# What is required
Nothing but a verbatim copy of the data, minus the images, should be returned.

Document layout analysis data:
——————————
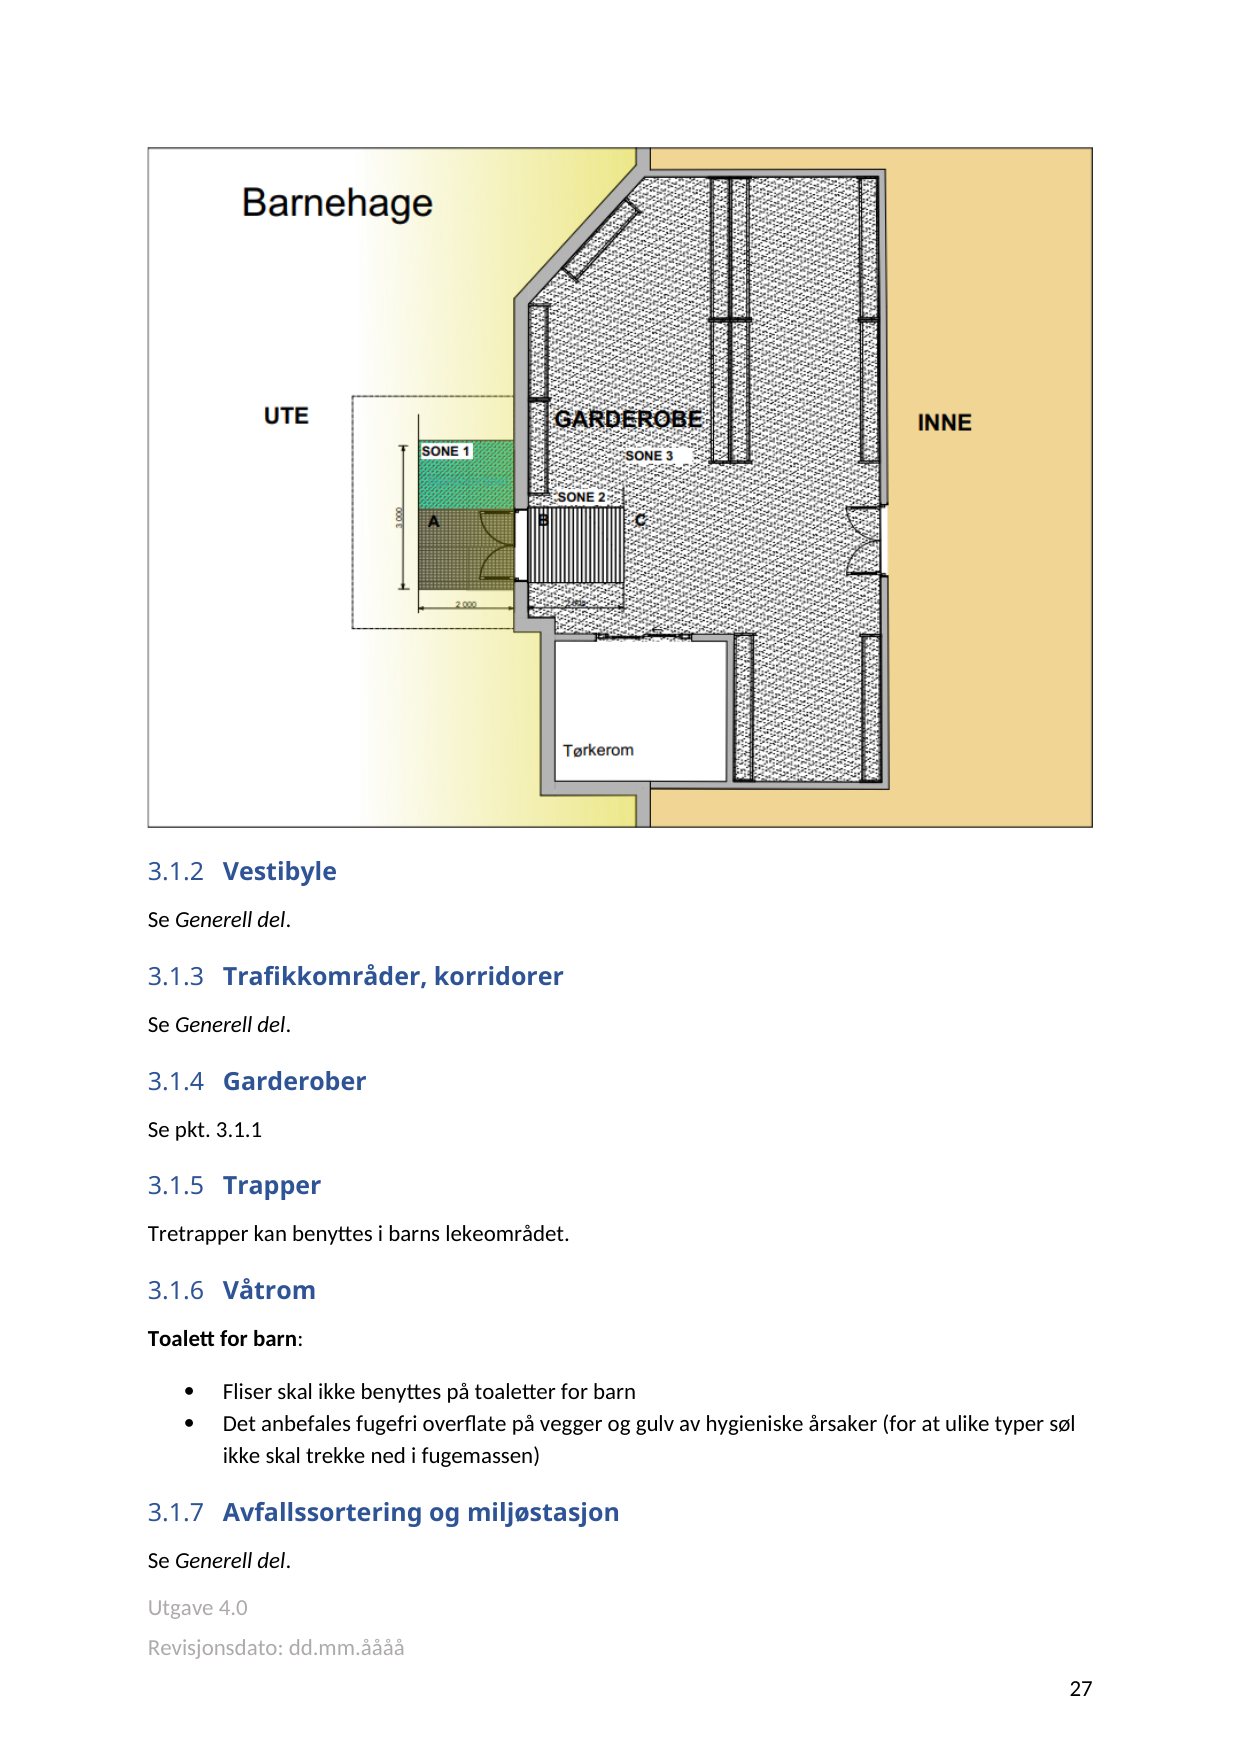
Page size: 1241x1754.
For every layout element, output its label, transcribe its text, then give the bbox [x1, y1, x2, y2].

subtitle Trapper [148, 1168, 1093, 1202]
subtitle Våtrom [148, 1273, 1093, 1307]
text Se Generell del. [148, 1546, 1093, 1574]
text Se pkt. 3.1.1 [148, 1115, 1093, 1143]
list Det anbefales fugefri overflate på vegger og gulv av hygieniske årsaker (for at ulike typer søl ikke skal trekke ned i fugemassen) [185, 1409, 1093, 1470]
subtitle Avfallssortering og miljøstasjon [148, 1495, 1093, 1529]
subtitle Vestibyle [148, 854, 1093, 888]
text Tretrapper kan benyttes i barns lekeområdet. [148, 1219, 1093, 1248]
text Se Generell del. [148, 906, 1093, 933]
subtitle Trafikkområder, korridorer [148, 958, 1093, 993]
text Toalett for barn: [148, 1324, 1093, 1352]
list Fliser skal ikke benyttes på toaletter for barn [185, 1377, 1093, 1405]
picture [147, 147, 1093, 829]
subtitle Garderober [148, 1063, 1093, 1097]
text Se Generell del. [148, 1010, 1093, 1038]
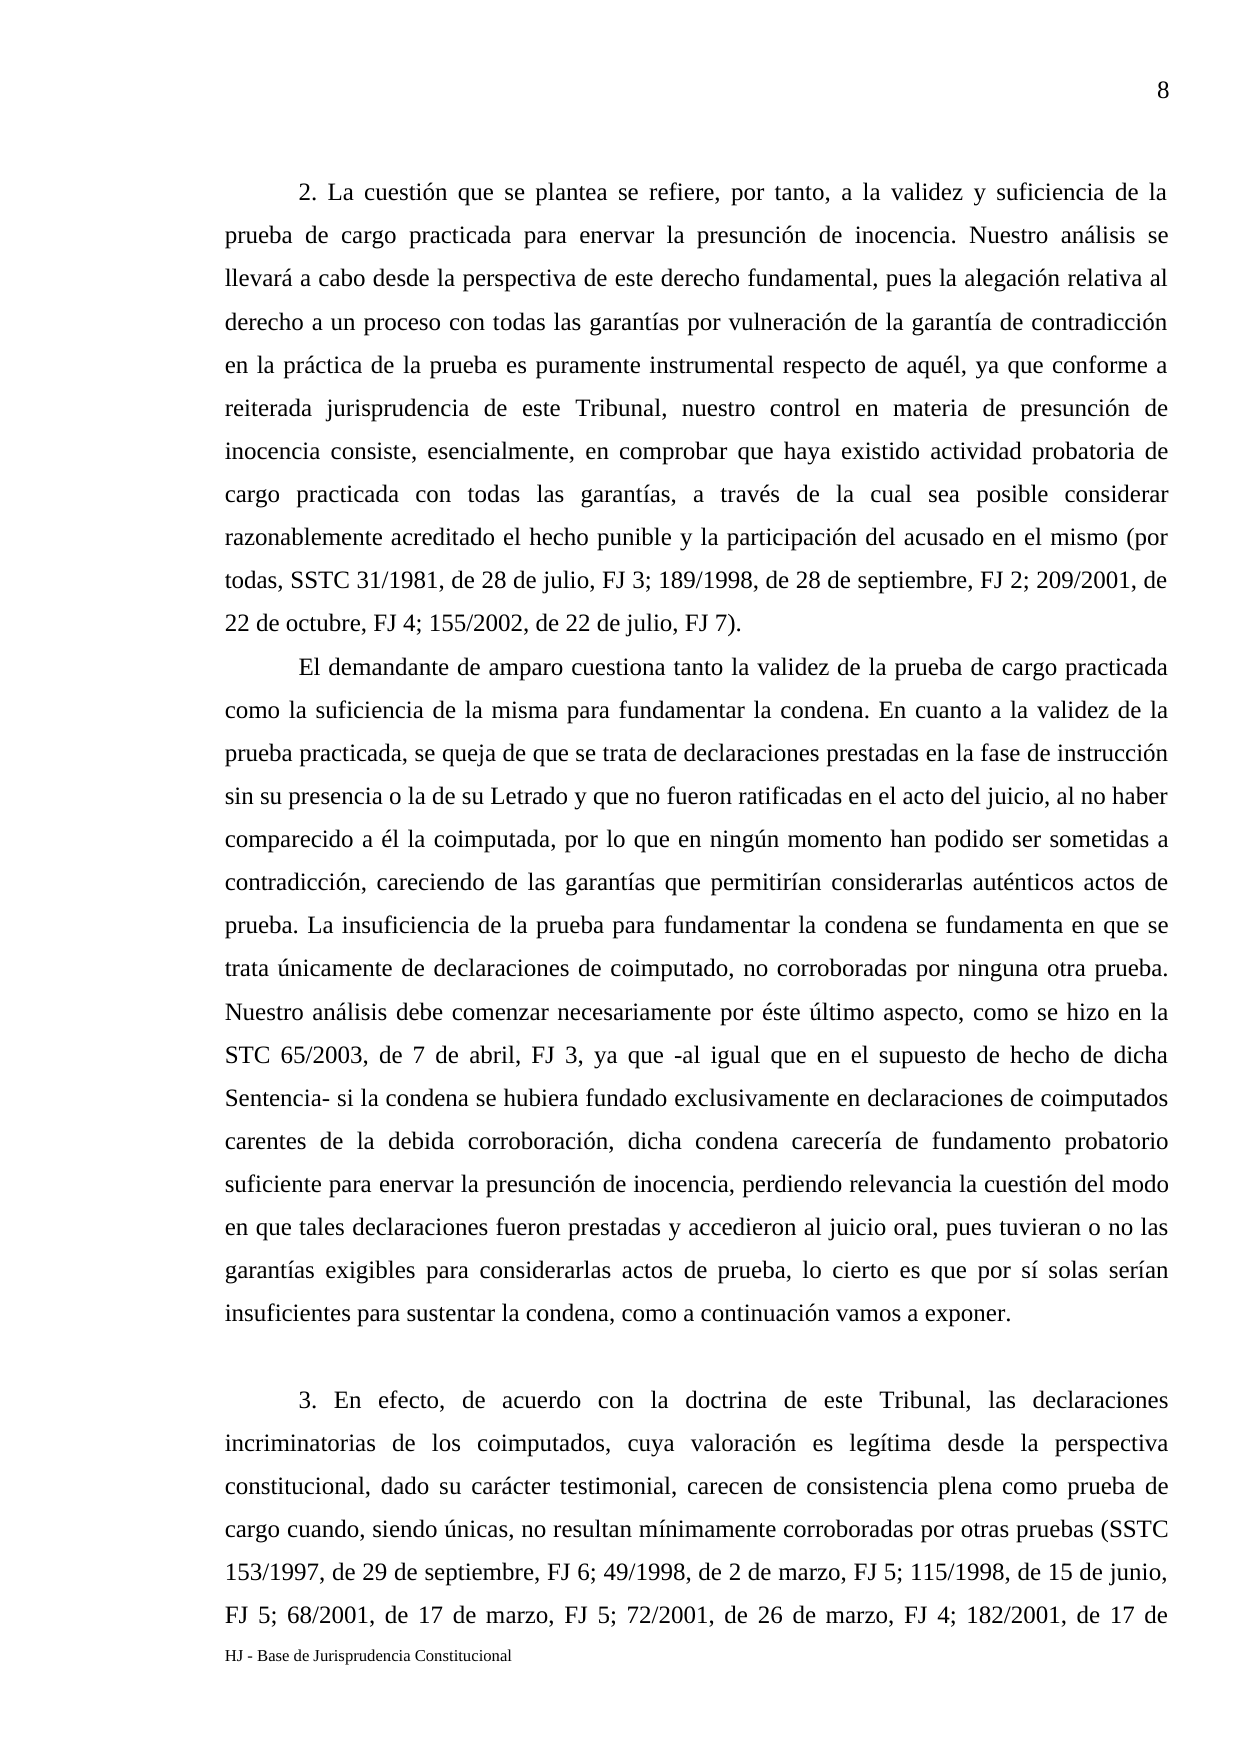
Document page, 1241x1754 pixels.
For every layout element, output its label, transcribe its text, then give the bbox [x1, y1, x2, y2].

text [224, 1385, 1169, 1629]
text El demandante de amparo cuestiona tanto la validez de la prueba de cargo practicada como la suficiencia de la misma para fundamentar la condena. En cuanto a la validez de la prueba practicada, se queja de que se trata de declaraciones prestadas en la fase de instrucción sin su presencia o la de su Letrado y que no fueron ratificadas en el acto del juicio, al no haber comparecido a él la coimputada, por lo que en ningún momento han podido ser sometidas a contradicción, careciendo de las garantías que permitirían considerarlas auténticos actos de prueba. La insuficiencia de la prueba para fundamentar la condena se fundamenta en que se trata únicamente de declaraciones de coimputado, no corroboradas por ninguna otra prueba. Nuestro análisis debe comenzar necesariamente por éste último aspecto, como se hizo en la STC 65/2003, de 7 de abril, FJ 3, ya que -al igual que en el supuesto de hecho de dicha Sentencia- si la condena se hubiera fundado exclusivamente en declaraciones de coimputados carentes de la debida corroboración, dicha condena carecería de fundamento probatorio suficiente para enervar la presunción de inocencia, perdiendo relevancia la cuestión del modo en que tales declaraciones fueron prestadas y accedieron al juicio oral, pues tuvieran o no las garantías exigibles para considerarlas actos de prueba, lo cierto es que por sí solas serían insuficientes para sustentar la condena, como a continuación vamos a exponer. [224, 652, 1169, 1327]
text 2. La cuestión que se plantea se refiere, por tanto, a la validez y suficiencia de la prueba de cargo practicada para enervar la presunción de inocencia. Nuestro análisis se llevará a cabo desde la perspectiva de este derecho fundamental, pues la alegación relativa al derecho a un proceso con todas las garantías por vulneración de la garantía de contradicción en la práctica de la prueba es puramente instrumental respecto de aquél, ya que conforme a reiterada jurisprudencia de este Tribunal, nuestro control en materia de presunción de inocencia consiste, esencialmente, en comprobar que haya existido actividad probatoria de cargo practicada con todas las garantías, a través de la cual sea posible considerar razonablemente acreditado el hecho punible y la participación del acusado en el mismo (por todas, SSTC 31/1981, de 28 de julio, FJ 3; 189/1998, de 28 de septiembre, FJ 2; 209/2001, de 22 de octubre, FJ 4; 155/2002, de 22 de julio, FJ 7). [224, 177, 1169, 637]
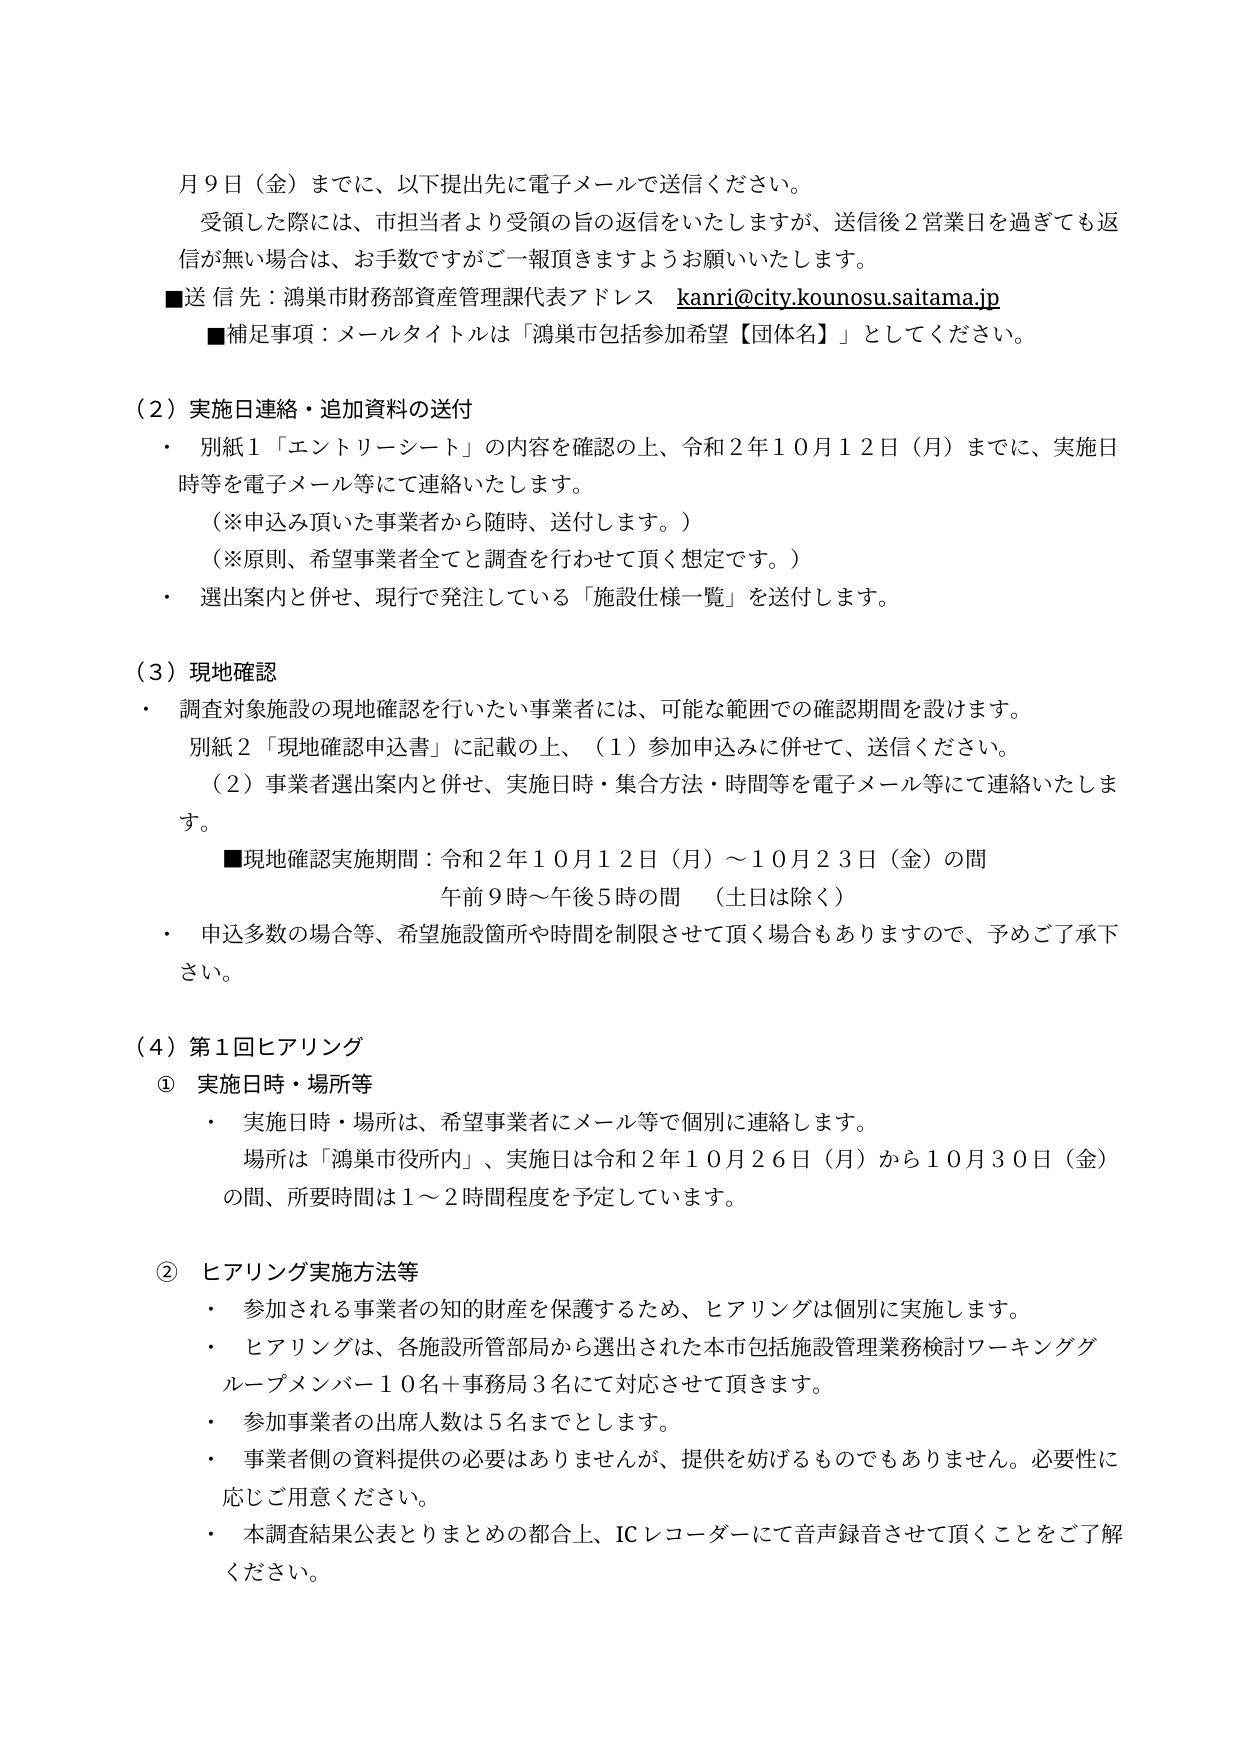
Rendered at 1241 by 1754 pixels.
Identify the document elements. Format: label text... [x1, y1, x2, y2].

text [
——————————
# Task answer
Page size: 1241x1754.
For every layout element, output its label, transcribe its text, then give the bbox [x1, y1, x2, y2].

subtitle Trapper [148, 1168, 1093, 1202]
subtitle Våtrom [148, 1273, 1093, 1307]
text Se Generell del. [148, 1546, 1093, 1574]
text Se pkt. 3.1.1 [148, 1115, 1093, 1143]
list Det anbefales fugefri overflate på vegger og gulv av hygieniske årsaker (for at ulike typer søl ikke skal trekke ned i fugemassen) [185, 1409, 1093, 1470]
subtitle Avfallssortering og miljøstasjon [148, 1495, 1093, 1529]
subtitle Vestibyle [148, 854, 1093, 888]
text Tretrapper kan benyttes i barns lekeområdet. [148, 1219, 1093, 1248]
text Se Generell del. [148, 906, 1093, 933]
subtitle Trafikkområder, korridorer [148, 958, 1093, 993]
text Toalett for barn: [148, 1324, 1093, 1352]
list Fliser skal ikke benyttes på toaletter for barn [185, 1377, 1093, 1405]
picture [147, 147, 1093, 829]
subtitle Garderober [148, 1063, 1093, 1097]
text Se Generell del. [148, 1010, 1093, 1038]
Document page, 1241x1754 pixels.
For every layout element, output its label, transcribe its text, then give the bbox [x1, y1, x2, y2].

text [224, 1385, 1169, 1629]
text El demandante de amparo cuestiona tanto la validez de la prueba de cargo practicada como la suficiencia de la misma para fundamentar la condena. En cuanto a la validez de la prueba practicada, se queja de que se trata de declaraciones prestadas en la fase de instrucción sin su presencia o la de su Letrado y que no fueron ratificadas en el acto del juicio, al no haber comparecido a él la coimputada, por lo que en ningún momento han podido ser sometidas a contradicción, careciendo de las garantías que permitirían considerarlas auténticos actos de prueba. La insuficiencia de la prueba para fundamentar la condena se fundamenta en que se trata únicamente de declaraciones de coimputado, no corroboradas por ninguna otra prueba. Nuestro análisis debe comenzar necesariamente por éste último aspecto, como se hizo en la STC 65/2003, de 7 de abril, FJ 3, ya que -al igual que en el supuesto de hecho de dicha Sentencia- si la condena se hubiera fundado exclusivamente en declaraciones de coimputados carentes de la debida corroboración, dicha condena carecería de fundamento probatorio suficiente para enervar la presunción de inocencia, perdiendo relevancia la cuestión del modo en que tales declaraciones fueron prestadas y accedieron al juicio oral, pues tuvieran o no las garantías exigibles para considerarlas actos de prueba, lo cierto es que por sí solas serían insuficientes para sustentar la condena, como a continuación vamos a exponer. [224, 652, 1169, 1327]
text 2. La cuestión que se plantea se refiere, por tanto, a la validez y suficiencia de la prueba de cargo practicada para enervar la presunción de inocencia. Nuestro análisis se llevará a cabo desde la perspectiva de este derecho fundamental, pues la alegación relativa al derecho a un proceso con todas las garantías por vulneración de la garantía de contradicción en la práctica de la prueba es puramente instrumental respecto de aquél, ya que conforme a reiterada jurisprudencia de este Tribunal, nuestro control en materia de presunción de inocencia consiste, esencialmente, en comprobar que haya existido actividad probatoria de cargo practicada con todas las garantías, a través de la cual sea posible considerar razonablemente acreditado el hecho punible y la participación del acusado en el mismo (por todas, SSTC 31/1981, de 28 de julio, FJ 3; 189/1998, de 28 de septiembre, FJ 2; 209/2001, de 22 de octubre, FJ 4; 155/2002, de 22 de julio, FJ 7). [224, 177, 1169, 637]
Rendered at 1241 by 1754 pixels.
Identify the document elements. Format: label text... [x1, y1, x2, y2].

text [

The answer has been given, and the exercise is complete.